◆ **TO DO**
**A.** In the op-ed on the Gonzales nomination, how many reasons does the author give for Senators to defeat the appointment?
**B.** Please continue the op-ed opposing Alberto Gonzales as Attorney General from the point where it stops.

* START SOURCE DOCUMENT *

Why The USA Must Reject Bush's Evil "Marquis de
Sade" Nominee For Attorney General: Alberto Gonzales, who Wrote
"Torture Memo" That Laid Groundwork For Abu Ghraib
by Evan Augustine Peterson III, J.D
OpEdNews.com
- "There are a thousand hacking at the branches of
evil to one who is striking at the root." -Henry David Thoreau,
Walden (1854)
-
There was a bipartisan consensus on last Sunday's
televised political talk-shows that the US Senate will confirm, with
relative ease, Mr. Bush's appointment of Alberto R. Gonzales as the next
Attorney General ("AG"). However, if our Senators retain any
respect for universal human rights and the rule of constitutional and
international law, they will vigorously oppose Mr. Gonzales' appointment
as our new AG. [1] [2] Furthermore, it's imperative that our Senators,
both left and right, defeat this unwise appointment for the following five
reasons.
1. Mr. Gonzales Knew, Or Should Have Known, That He Was
Dispensing Disastrously False Legal Advice. While functioning as Mr.

* END SOURCE DOCUMENT *
* START ENTRIES SHOWN *

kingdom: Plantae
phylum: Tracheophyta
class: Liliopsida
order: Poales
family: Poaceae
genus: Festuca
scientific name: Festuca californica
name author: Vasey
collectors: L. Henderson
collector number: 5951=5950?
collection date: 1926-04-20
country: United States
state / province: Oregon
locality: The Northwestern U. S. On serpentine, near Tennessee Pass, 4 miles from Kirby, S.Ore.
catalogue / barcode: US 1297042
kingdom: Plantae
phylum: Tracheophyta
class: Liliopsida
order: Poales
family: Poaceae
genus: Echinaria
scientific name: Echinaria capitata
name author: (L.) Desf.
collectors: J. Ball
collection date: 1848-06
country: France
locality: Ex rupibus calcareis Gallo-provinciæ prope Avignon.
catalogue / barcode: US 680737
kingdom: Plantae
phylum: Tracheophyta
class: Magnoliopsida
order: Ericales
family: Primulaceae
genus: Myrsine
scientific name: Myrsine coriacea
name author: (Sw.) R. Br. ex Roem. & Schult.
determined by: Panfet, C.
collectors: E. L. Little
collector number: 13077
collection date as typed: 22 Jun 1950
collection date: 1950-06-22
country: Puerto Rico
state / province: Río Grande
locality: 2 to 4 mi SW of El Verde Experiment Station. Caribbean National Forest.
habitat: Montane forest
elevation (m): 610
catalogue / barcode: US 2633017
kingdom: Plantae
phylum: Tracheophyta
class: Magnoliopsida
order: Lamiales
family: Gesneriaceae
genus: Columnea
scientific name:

* END ENTRIES SHOWN *

◆ **FINAL ANSWERS**
**A.** Five reasons.

**B.**
Bush's White House Counsel, Mr. Gonzales wrote his infamous "torture
memo" in August of 2002, entitled "Standards Of conduct For
Interrogations Under 18 U.S.C. 2340-2340A." In that legally-meritless
50-page opinion, Mr. Gonzales:
(A) falsely argued that the US government's
interrogators would be legally justified in torturing -- even unto death
-- war prisoners who were captured in the USA's so-called "war on
terror"; and
(B) falsely advised President Bush that his subfunction
as commander-in-chief somehow magically empowered him with the authority
to (i) override the US Constitution and the federal War Crimes Act, (ii)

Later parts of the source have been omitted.